It's great being a shambles. Just totally peachy. Rather than gliding through a staid, predictable life full of contentment and excitement, you lurch from one mini crisis point to the next, constantly being challenged by your own ineptitude.
One day I'm going to write a ‘24’-style thriller in which the main character is under constant threat, not from terrorism, but himself.
A typical episode would open with him being woken from oversleeping by having his house repossessed because he's forgotten to fill out some forms. It might sound dull at the moment but trust me - once we've layered a pulsing soundtrack over the top you'll need to sprout fingernails at an unnatural rate to keep up with the amount you're chewing off.
I practise incompetence at an Olympian level. It recently took me a week to get round to replacing the lightbulb in my kitchen, which for several days had been blowing one-by-one until finally the whole room was plunged into darkness. For 7 whole days I had to feel my way into the room like a blind man, then prop open the fridge door in order to have enough light to be able to see.
Your eyes get used to it after a while. So does your brain. It became a routine. Opening the fridge felt as natural as flipping the light switch. It took an incident with a cheese grater on the floor and a shoeless foot to nudge me in the direction of the nearest lightbulb stockist, and even then I instinctively used the fridge as an impromptu lamp for another day before re-acclimatising myself to the concept of ceiling-based light sources.

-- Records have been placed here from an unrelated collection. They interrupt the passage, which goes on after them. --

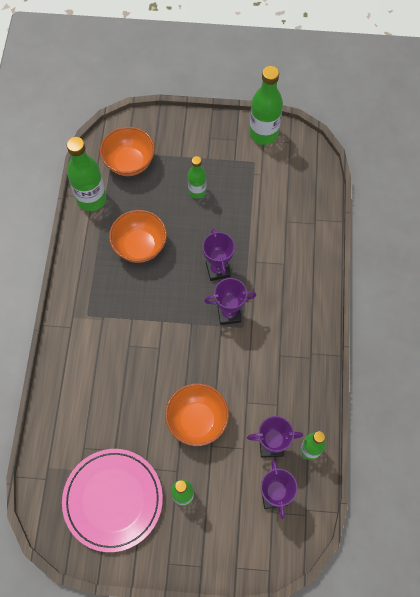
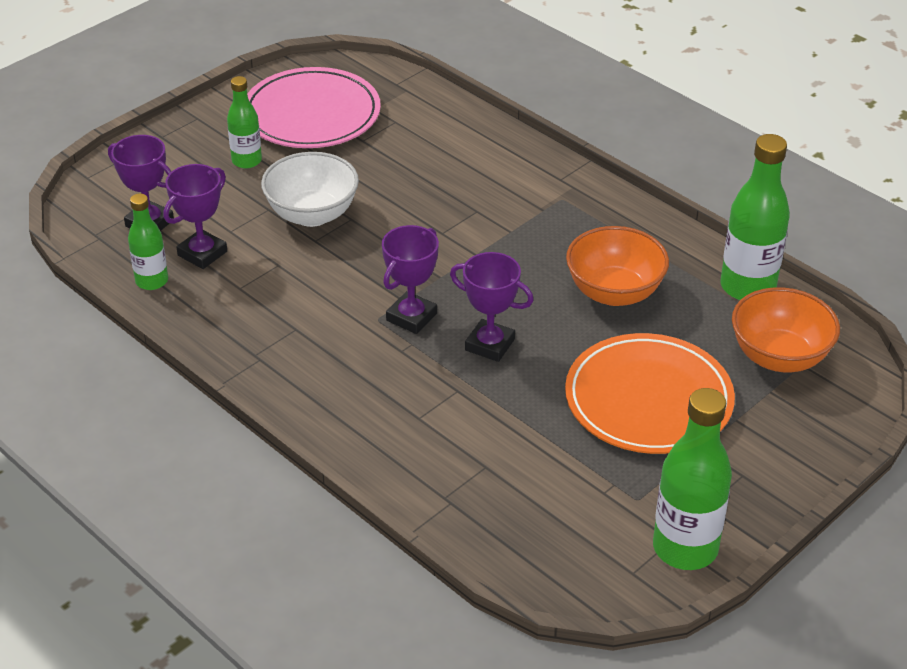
camera: 130 degrees right, 25 degrees down
(197, 191) = (648, 399): green bottle -> orange plate
(197, 420) = (312, 214): orange bowl -> white bowl

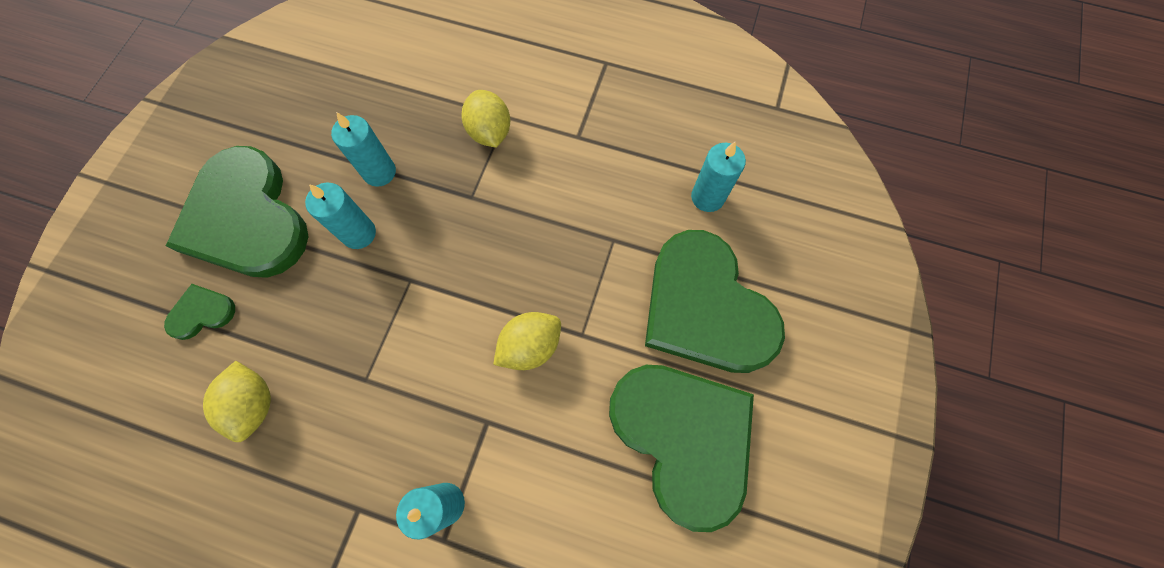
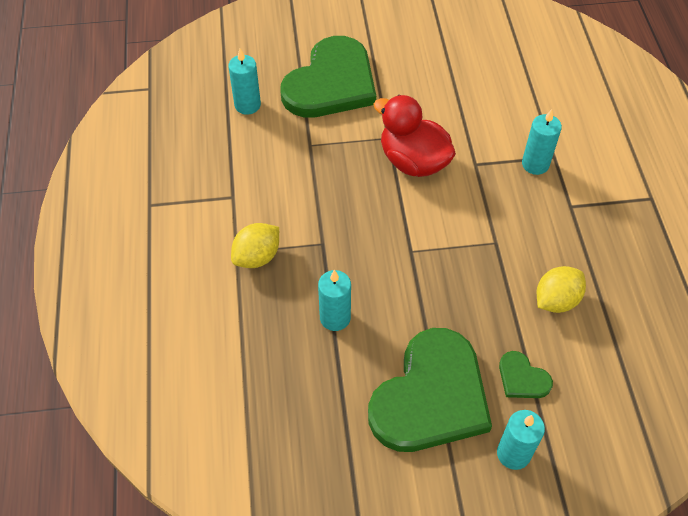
camera: 115 degrees left, 15 degrees down
(359, 233) = (395, 304): turquoise candle -> turquoise candle (513, 453)
(530, 346) = (413, 161): yellow lemon -> red duck
(684, 438) = (420, 69): green heart -> none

Working in a Call Centre might look like a parade of easy-going giggles from the outside, but on the inside it's an endless treadmill of numbers that eats time like a New York Cop eats doughnuts: in immense, cavernous gulps.
Yesterday I rose at 6am knowing the builders next-door-but-one would start clanging scaffolding poles around like an open-air tribute to the musical ‘Stomp’ at about 7am, so I found some earplugs and wedged one in each lughole.

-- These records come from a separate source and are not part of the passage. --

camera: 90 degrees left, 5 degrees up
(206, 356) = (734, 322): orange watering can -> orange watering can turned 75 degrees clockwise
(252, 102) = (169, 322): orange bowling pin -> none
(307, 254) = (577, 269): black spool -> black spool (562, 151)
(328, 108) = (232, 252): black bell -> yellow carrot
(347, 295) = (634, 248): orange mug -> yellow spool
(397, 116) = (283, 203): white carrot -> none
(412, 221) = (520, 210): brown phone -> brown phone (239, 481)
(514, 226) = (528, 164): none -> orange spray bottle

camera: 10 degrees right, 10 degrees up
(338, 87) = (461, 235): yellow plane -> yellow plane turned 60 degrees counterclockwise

I tried to sleep. But instead I just laid there with the old Birds Eye Steakhouse Grill song looping endlessly in my head. Hope it's chips, it's chips. We hope it's chips, it's chips. It’s a classic. In between verses I worried that my boiler might malfunction and kill me with carbon monoxide fumes if I fell asleep. I'm not one for keeping up appearances, but even I blanched at the thought of my neighbours seeing my blue, icy cadaver being hauled out on a stretcher.
That's what they'd remember me for.
The fear of this kept me awake until sometime around 6.45am, when my bladder complained that it needed to go to the toilet. I got up, but in my confusion - hope it's chips, it's chips - I attempted to make my way to the loo … and walked smack, bang into the door. Now I was performing slapstick for the benefit of no one. On the way out of the bathroom I caught sight of myself in the mirror. I laughed, then saw myself laughing, and laughed some more. I returned to bed, still giggling, and lay there with the singing Birds Eye workmen driving their van around in my mind. Hope it's chips, it's chips. We hope it's chips, it's chips. I think I even said that out loud at one point.

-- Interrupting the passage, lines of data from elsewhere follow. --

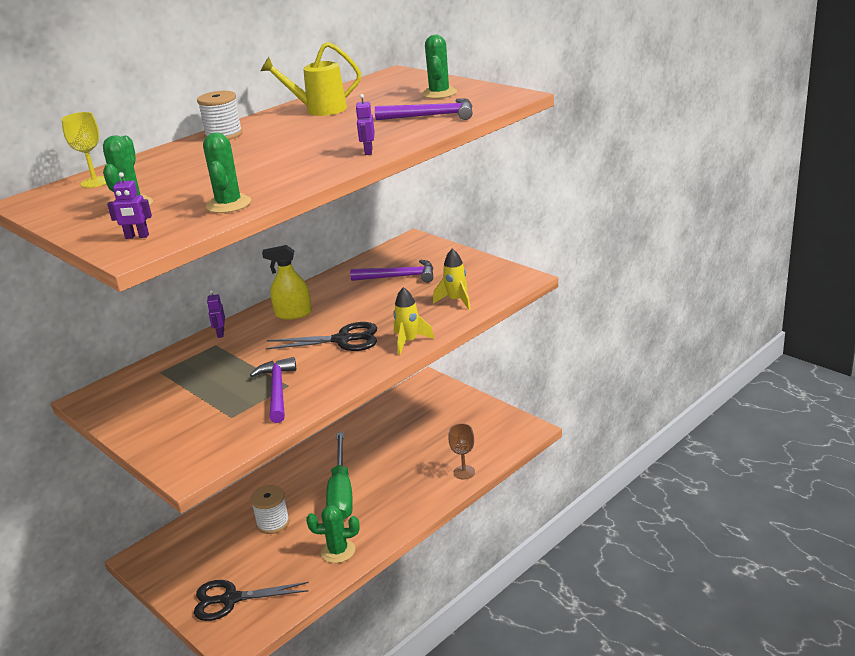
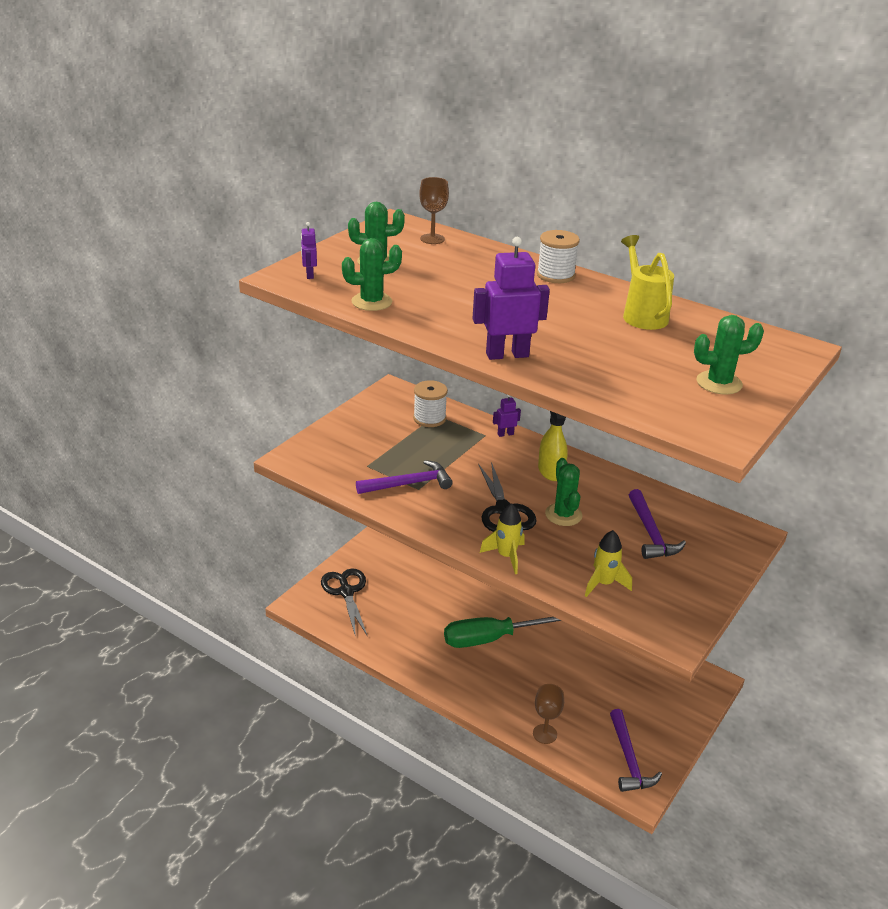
camera: 75 degrees right, 5 degrees up
(95, 182) = (432, 239): yellow goblet -> brown goblet
(273, 523) = (443, 598): white spool -> white spool (429, 418)
(338, 551) = (410, 650): green cactus -> green cactus (563, 515)
(368, 151) = (507, 355): purple robot -> purple robot, size x1.99
(432, 116) = (629, 383): purple hammer -> purple hammer (629, 759)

For a moment, I was genuinely certifiable as clinically insane.
I overslept of course, and awoke at 7.30pm in a state of some confusion, stumbled downstairs and opened the fridge door so I could see the kettle - unnecessary, what with the daylight and all. I drank a coffee, and said to myself I was going to start writing something.
Then I typed the first sentence of this blog post. Then when I got home last night, I wrote the rest. And then you lot (hopefully) read it and laugh out loud at it.
This proves I can, at least, maintain a veneer of efficiency amid the self-inflicted mundane chaos of my daily routine, even if in doing so I end up ever-so slightly wasting your time.
Other bloggers write of glamorous parties and faraway lands, of politics, or romance, despair and elation and the unending mysteries of the human condition. On this blog you find nothing but the fevered hope that it's chips, it's chips, and for that I apologise unreservedly.
Yours, from the funny farm, hoping it’s chips.